Value Opportunity in Negative Show Pools

Gambling

Moreno wins the Charles Town Classic in April, a race with a negative show pool since Shared Belief did not finish in the money. (Photo by Eclipse Sportswire)

In the Charles Town Classic Stakes on April 18, Daily Racing Form writer and handicapper Matt Bernier saw an opportunity. There was so much being bet to show on the odds-on favorite Shared Belief that it had created what is known as a “negative show pool” — a pool of money where such an overwhelming percentage of the pool is bet on a single horse to show that there’s barely even enough money on the other horses to cover the minimum $2.10 payout should the favorite finish in the top three. Bernier jumped all over it. He bet $2 on every horse to show except Shared Belief.

These pools aren’t common, but they pop up from time to time. These pools are caused either by huge favorites running in small fields, or by “bridge jumpers” — people placing huge bets to show on favorites looking for an easy 5% return on their money. They call these people “bridge jumpers” because if the bet loses, the backup plan is usually to jump off the nearest bridge.

The opportunity that a negative show pool offers an eagle-eyed gambler is the chance to make a big score for a small investment. The winners in pari-mutuel betting are paid out with the money from all the losing wagers. The fewer winners relative to the number of losers in any given bet means larger and larger payouts.

In a negative show pool, there are far fewer dollars bet on the non-favorite horses to show than there is on the favorite. In the unlikely event that the favorite finishes off the board, all that money from those lost show bets on the favorite gets paid out to the people holding other show tickets. Again, the favorite doesn’t need to just not win, it has to finish off the board completely.

You might be wondering how often a favorite in a negative show pool finishes out of the money, and the answer is simple — not very often at all.

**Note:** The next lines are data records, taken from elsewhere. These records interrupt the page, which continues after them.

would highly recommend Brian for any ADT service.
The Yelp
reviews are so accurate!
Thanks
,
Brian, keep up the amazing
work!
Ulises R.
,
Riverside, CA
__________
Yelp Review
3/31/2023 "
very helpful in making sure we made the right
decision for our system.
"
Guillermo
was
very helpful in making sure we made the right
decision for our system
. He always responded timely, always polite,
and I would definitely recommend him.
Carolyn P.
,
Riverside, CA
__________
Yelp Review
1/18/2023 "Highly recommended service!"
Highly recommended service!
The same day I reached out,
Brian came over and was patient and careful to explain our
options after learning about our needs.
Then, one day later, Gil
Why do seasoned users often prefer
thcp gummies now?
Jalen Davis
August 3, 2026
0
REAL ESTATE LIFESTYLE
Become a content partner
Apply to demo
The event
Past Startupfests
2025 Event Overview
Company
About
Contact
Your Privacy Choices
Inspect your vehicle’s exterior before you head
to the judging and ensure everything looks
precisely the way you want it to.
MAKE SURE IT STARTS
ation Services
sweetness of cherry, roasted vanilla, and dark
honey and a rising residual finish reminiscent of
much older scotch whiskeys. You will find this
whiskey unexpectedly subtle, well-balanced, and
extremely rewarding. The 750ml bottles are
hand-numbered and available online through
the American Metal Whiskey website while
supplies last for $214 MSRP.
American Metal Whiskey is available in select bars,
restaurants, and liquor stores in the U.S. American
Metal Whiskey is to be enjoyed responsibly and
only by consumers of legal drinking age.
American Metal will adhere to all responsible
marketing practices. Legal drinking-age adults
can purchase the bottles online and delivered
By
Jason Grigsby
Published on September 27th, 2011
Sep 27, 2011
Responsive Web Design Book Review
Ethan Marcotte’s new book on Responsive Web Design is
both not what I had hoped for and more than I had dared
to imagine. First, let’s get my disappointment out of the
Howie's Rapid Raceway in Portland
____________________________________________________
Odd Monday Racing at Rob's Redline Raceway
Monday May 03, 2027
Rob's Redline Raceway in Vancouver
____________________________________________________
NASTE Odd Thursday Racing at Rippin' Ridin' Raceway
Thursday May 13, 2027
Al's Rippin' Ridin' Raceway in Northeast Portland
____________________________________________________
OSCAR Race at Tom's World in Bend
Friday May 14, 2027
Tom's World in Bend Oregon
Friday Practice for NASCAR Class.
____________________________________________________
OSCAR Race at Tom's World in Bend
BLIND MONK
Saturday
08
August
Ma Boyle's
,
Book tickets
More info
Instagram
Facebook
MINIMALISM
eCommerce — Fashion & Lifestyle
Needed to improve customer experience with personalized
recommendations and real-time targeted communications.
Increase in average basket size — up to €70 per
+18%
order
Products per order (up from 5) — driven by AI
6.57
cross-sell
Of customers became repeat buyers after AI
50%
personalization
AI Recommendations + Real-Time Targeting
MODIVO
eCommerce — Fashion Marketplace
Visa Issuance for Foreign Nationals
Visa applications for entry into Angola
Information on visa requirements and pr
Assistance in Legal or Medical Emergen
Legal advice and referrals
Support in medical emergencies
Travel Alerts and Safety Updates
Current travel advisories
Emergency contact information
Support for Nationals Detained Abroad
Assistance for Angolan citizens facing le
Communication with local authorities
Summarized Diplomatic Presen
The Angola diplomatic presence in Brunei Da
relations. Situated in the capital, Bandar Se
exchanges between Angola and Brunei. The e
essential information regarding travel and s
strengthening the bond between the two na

That’s why bridge jumpers make these large bets — it’s as good a shot as any to make a 5% ROI, they figure. So why not just follow their lead and make big show bets on big favorites and collect your nickel on the dollar, too? Because that is the classic “large risk, low reward” proposition. Over the long run, these bridge jumpers must be right 95% of the time.

Meanwhile, betting against them carries much less financial investment on the front end and is rewarded handsomely those few times the favorites run out of the money. Since we are horseplayers and not wall street tycoons, I’m assuming that we are looking for this kind of low risk, high reward scenario where we make fifty bucks on a $2 wager than a near-lock on winning a nickel.

According to Bernier, there are two ways that gamblers can try to make a score in a negative show pool.

“You can go a couple ways,” Bernier explains. “Either do what I did in the CT Classic and bet $2 on the rest of the field in hopes that the previously explained scenario plays out, or find one or two runners and make larger show wagers on them.”

In the Charles Town Classic this year, the odds-on, overwhelming favorite Shared Belief was eased during the race and finished last. The show payoffs for people who bet $2 were $23.30, $71.20, and $45.60. For Matt Bernier and anyone else employing this system to try to beat the negative pool, that’s $140 payoff for $16 in show bets. Not bad.